We were asked why we can’t talk as openly about race in America as other countries do – own our history, teach it justly and openly embrace the conversations. PolicyLink’s Founder and CEO, Angela Glover Blackwell, said that “when we lead with race, you get where you want to go – everyone does.” She challenged us to think about centering race as a critical framework for working towards our future. Centering race resonates from a health perspective given the unfortunate reality of significant differences in health outcomes by race. For example, a Black resident’s life expectancy is nearly seven years less than a White resident’s. And Latino residents are 10% more likely to be obese than White residents in our county. These health inequities are preventable and need to be changed especially with the demographic changes in our future.

At the Summit, we learned about the demographic changes that are coming in America. America will be a majority of people of color country by 2040. San Mateo County is ahead of the curve – we have been a majority people of color county since 2000. With nearly 20 years under our belt, what have we learned about how race drives needs, opportunities, cultures, leadership and more? We will be featuring an upcoming Get Healthy SMC forum on Racial Health Equity over the summer to put race at the center.

Angela Glover Blackwell also talked about “radical imagination.” Can you imagine a new San Mateo County? –one without large differences in health outcomes and life expectancy by race, place, and income?  –where we recognize that our own prosperity, no matter who you are, is tied to one another? –where we celebrate differences while working in solidarity to create a just and fair society where all can participate and prosper.

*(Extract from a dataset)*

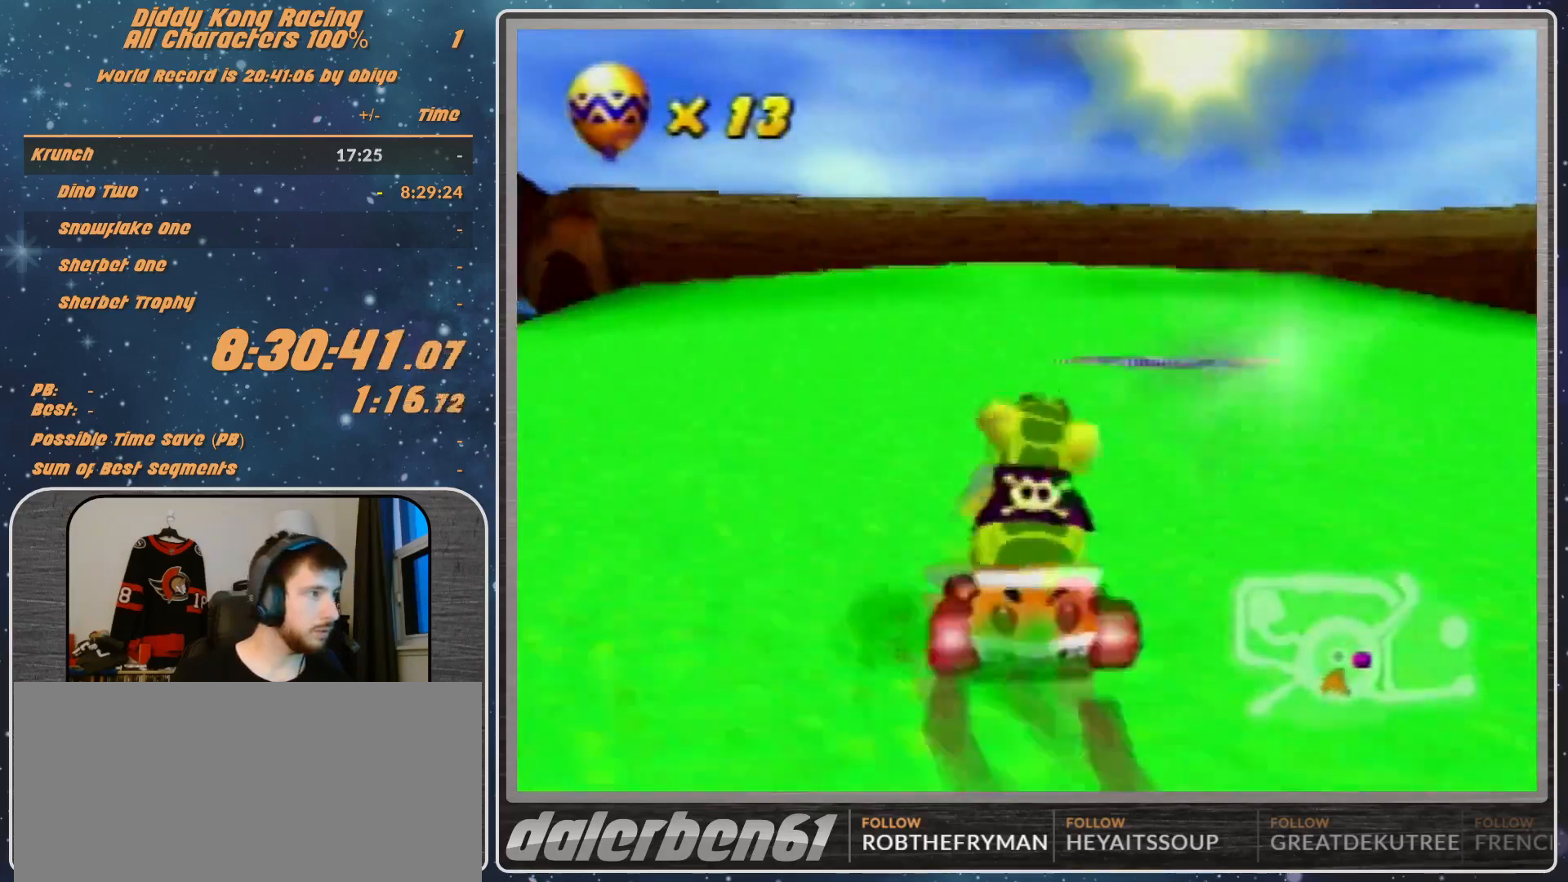
{"buttons": ["A", "R1"], "left_stick": "up", "events": [[267, "left_stick", "up-left"], [467, "left_stick", "up"]]}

I can. And that vision drives me every day to work with you to achieve a healthier, more equitable San Mateo County.

The conference enabled me to step out of San Mateo County and feel more connected than ever to a larger movement of people working towards the Get Healthy San Mateo County mission and vision. There is a movement out there that we are a part of but don’t always feel. I was reminded of that – and I hope to remind you of that today. Let’s use our radical imagination to ensure everyone in our county has equitable opportunities to live a long and healthy life.